Directions
Below is some material. Set down exactly the line where "X196630000Y-84760000D03*" appears and all lines after it, and stop at the last line.

----

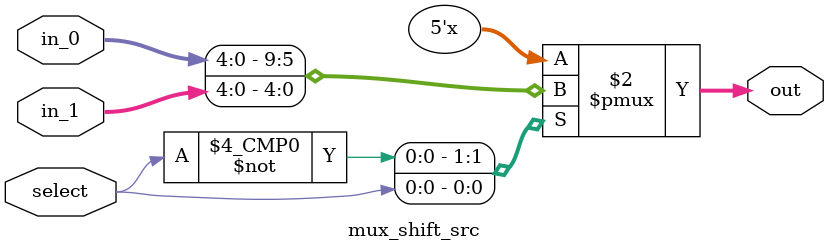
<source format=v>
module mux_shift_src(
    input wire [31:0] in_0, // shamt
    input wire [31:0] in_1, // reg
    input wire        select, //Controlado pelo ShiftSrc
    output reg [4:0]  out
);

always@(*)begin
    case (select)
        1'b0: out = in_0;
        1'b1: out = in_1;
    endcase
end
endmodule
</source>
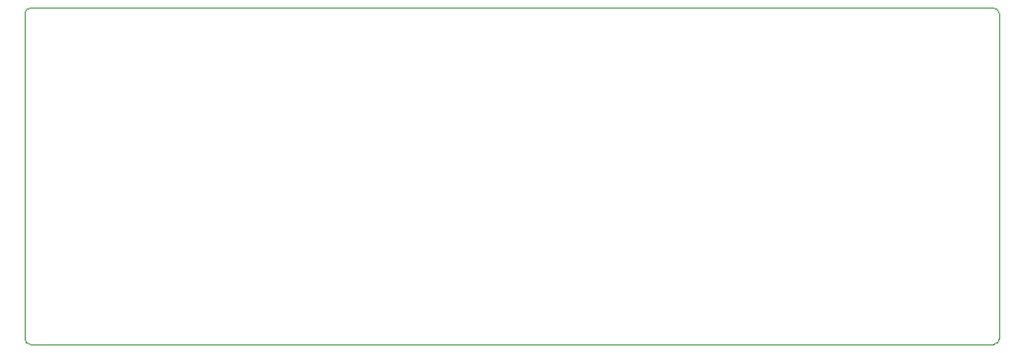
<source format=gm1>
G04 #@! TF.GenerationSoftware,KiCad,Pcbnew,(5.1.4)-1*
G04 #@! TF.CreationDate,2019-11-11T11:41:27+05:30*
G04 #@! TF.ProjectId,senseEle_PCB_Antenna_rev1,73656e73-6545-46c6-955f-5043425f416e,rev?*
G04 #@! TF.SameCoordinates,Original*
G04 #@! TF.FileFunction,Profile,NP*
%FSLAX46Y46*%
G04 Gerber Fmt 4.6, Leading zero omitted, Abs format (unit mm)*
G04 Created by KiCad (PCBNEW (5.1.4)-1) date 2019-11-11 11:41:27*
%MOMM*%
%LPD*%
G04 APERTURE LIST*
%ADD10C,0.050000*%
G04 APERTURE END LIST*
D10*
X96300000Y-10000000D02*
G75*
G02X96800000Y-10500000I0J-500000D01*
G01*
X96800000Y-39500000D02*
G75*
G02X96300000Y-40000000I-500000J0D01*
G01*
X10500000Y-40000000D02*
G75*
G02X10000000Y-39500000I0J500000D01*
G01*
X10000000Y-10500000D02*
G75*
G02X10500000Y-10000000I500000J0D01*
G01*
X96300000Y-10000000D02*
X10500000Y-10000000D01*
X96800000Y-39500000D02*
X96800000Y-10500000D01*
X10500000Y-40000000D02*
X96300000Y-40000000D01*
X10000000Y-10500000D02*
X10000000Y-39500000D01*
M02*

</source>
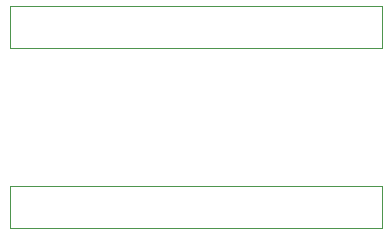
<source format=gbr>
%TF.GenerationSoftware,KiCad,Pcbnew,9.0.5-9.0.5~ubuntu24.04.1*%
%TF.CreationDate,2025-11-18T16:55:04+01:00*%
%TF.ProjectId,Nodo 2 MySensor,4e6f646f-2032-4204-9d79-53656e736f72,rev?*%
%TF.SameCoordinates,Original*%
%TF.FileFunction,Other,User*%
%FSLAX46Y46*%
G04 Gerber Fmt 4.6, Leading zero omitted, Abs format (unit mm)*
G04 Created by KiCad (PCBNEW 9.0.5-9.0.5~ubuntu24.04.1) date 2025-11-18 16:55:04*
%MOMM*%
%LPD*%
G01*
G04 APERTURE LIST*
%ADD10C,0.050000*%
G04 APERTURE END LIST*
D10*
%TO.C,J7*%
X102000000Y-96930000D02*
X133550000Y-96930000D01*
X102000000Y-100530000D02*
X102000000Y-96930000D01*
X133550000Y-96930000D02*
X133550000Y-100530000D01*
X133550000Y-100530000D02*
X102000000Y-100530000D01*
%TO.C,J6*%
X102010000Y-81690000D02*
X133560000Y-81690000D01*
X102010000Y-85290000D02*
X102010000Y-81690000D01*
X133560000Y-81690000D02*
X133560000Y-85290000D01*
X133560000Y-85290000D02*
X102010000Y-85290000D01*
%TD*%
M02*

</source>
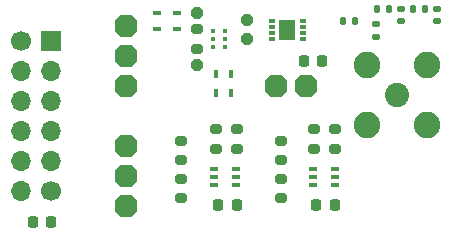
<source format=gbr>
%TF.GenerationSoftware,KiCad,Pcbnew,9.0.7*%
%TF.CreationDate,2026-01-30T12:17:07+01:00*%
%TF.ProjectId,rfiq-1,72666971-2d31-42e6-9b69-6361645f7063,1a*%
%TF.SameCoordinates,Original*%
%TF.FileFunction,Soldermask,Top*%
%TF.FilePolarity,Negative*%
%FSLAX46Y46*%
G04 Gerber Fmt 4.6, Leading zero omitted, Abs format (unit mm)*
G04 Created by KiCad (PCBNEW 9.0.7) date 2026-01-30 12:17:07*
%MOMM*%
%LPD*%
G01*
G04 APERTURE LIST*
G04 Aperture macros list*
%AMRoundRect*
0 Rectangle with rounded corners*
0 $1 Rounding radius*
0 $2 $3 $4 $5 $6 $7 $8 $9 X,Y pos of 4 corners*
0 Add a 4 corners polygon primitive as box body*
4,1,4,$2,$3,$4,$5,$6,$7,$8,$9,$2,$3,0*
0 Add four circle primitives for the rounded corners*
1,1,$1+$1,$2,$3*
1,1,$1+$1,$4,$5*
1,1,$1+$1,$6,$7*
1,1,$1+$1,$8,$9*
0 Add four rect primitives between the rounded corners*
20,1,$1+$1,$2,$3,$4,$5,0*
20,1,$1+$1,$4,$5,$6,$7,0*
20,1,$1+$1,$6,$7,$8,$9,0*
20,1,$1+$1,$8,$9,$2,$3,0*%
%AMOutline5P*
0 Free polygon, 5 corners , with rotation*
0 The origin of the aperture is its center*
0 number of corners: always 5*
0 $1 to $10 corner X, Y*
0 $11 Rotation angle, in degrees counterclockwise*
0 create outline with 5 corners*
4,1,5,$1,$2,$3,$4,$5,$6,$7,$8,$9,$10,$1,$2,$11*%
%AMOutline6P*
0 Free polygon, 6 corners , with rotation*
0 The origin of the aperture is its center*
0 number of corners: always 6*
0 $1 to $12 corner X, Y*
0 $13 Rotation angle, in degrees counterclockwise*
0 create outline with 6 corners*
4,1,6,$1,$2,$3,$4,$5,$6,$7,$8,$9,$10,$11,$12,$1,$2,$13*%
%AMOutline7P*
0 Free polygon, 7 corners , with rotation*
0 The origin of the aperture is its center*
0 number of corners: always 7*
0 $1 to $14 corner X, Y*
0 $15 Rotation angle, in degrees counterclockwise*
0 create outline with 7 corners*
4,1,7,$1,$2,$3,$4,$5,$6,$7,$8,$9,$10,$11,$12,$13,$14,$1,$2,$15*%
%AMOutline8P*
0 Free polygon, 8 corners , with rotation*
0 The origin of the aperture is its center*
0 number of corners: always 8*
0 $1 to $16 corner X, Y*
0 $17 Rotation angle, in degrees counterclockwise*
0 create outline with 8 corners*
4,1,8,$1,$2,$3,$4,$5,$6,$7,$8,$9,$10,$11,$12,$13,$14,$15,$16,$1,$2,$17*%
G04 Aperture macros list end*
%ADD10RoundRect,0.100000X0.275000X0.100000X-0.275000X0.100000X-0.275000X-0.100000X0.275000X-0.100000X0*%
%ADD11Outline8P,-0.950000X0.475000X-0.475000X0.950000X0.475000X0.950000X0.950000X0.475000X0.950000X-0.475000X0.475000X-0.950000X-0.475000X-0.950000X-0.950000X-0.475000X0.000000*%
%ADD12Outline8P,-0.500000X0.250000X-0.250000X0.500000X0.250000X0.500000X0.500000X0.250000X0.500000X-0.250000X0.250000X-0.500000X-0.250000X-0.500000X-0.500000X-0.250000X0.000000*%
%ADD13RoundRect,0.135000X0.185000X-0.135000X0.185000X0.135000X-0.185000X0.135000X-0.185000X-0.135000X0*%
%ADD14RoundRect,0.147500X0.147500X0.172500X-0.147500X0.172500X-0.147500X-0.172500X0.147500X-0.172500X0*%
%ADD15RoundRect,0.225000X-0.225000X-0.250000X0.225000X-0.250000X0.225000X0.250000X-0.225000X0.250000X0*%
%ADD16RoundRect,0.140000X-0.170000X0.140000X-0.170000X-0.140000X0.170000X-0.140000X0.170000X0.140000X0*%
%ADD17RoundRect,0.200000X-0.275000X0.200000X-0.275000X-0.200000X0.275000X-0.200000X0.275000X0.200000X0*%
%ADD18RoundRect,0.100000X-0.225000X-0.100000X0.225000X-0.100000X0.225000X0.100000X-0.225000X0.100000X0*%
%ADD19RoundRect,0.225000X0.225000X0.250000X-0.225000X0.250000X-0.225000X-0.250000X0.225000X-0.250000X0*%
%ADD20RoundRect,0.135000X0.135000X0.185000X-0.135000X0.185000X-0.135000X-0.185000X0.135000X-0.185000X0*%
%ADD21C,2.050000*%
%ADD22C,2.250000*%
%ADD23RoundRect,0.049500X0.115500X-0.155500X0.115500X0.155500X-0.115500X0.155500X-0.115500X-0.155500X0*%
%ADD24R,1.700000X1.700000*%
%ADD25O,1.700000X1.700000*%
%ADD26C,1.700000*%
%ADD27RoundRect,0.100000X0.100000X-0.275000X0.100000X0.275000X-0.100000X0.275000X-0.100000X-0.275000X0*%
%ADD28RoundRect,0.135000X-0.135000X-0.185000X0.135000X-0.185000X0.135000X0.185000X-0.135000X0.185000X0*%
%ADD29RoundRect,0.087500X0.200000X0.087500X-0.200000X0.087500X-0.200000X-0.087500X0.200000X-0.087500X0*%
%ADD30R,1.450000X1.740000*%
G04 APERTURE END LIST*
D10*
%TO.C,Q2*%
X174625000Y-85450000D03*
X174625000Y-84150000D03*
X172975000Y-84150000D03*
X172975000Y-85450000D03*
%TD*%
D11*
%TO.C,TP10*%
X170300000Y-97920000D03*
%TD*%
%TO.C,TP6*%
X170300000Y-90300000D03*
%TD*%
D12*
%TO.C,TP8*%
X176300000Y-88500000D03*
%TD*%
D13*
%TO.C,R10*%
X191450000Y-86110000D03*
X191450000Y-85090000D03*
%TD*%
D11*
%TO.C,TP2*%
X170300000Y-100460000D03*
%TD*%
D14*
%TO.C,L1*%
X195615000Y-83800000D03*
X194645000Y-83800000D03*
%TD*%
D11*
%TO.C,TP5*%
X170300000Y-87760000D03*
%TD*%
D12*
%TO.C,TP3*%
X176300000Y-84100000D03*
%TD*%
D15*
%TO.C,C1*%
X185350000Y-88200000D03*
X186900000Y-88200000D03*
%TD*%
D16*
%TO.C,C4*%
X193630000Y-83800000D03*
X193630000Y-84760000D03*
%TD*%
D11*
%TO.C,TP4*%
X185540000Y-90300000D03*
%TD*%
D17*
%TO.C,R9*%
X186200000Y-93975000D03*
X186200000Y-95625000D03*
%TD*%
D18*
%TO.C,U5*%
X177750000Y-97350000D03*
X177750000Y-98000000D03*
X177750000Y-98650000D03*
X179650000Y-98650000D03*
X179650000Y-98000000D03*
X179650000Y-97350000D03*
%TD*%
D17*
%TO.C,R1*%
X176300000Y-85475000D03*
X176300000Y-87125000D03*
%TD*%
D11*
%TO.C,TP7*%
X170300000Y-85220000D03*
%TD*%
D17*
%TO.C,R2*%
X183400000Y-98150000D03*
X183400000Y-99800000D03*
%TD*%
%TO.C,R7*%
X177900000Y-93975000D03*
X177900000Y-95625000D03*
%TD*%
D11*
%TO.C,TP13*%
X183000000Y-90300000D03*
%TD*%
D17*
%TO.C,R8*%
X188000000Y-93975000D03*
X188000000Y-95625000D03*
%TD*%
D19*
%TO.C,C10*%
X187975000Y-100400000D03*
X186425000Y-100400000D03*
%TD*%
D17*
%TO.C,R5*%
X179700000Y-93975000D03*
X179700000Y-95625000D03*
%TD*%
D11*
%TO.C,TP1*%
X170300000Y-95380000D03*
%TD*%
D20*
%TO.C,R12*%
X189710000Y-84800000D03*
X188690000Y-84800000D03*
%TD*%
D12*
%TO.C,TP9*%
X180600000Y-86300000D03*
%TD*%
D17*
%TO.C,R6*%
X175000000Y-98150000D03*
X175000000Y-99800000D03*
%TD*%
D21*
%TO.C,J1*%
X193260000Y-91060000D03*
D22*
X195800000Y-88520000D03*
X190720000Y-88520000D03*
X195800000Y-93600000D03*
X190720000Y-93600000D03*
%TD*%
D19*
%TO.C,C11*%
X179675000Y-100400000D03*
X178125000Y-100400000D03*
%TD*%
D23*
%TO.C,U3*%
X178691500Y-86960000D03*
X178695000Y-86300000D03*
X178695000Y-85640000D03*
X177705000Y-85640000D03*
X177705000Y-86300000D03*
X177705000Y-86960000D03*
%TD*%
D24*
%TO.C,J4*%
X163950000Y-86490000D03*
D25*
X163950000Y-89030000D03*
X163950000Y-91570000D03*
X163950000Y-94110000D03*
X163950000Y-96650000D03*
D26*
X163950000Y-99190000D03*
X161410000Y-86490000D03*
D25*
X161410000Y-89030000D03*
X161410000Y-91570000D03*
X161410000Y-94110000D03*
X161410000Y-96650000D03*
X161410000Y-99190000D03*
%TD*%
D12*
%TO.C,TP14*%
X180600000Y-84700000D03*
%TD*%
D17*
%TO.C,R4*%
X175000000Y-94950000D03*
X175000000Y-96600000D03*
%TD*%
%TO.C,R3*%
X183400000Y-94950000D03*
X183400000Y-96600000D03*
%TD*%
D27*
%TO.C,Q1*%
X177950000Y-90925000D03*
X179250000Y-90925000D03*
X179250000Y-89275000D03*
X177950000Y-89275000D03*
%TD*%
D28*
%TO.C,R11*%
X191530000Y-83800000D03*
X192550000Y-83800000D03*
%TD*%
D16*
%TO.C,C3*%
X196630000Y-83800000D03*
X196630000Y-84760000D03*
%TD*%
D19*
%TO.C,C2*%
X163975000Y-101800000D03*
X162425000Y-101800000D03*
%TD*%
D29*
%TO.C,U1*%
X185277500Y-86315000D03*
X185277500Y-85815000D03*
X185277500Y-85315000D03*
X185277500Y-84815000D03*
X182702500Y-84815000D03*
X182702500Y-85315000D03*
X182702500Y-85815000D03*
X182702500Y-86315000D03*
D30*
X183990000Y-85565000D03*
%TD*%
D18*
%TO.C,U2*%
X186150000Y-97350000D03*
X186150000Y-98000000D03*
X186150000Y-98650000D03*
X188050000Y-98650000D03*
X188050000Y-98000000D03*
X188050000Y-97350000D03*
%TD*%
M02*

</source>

----

Reply to the exercise
X196630000Y-84760000D03*
%TD*%
D19*
%TO.C,C2*%
X163975000Y-101800000D03*
X162425000Y-101800000D03*
%TD*%
D29*
%TO.C,U1*%
X185277500Y-86315000D03*
X185277500Y-85815000D03*
X185277500Y-85315000D03*
X185277500Y-84815000D03*
X182702500Y-84815000D03*
X182702500Y-85315000D03*
X182702500Y-85815000D03*
X182702500Y-86315000D03*
D30*
X183990000Y-85565000D03*
%TD*%
D18*
%TO.C,U2*%
X186150000Y-97350000D03*
X186150000Y-98000000D03*
X186150000Y-98650000D03*
X188050000Y-98650000D03*
X188050000Y-98000000D03*
X188050000Y-97350000D03*
%TD*%
M02*

</source>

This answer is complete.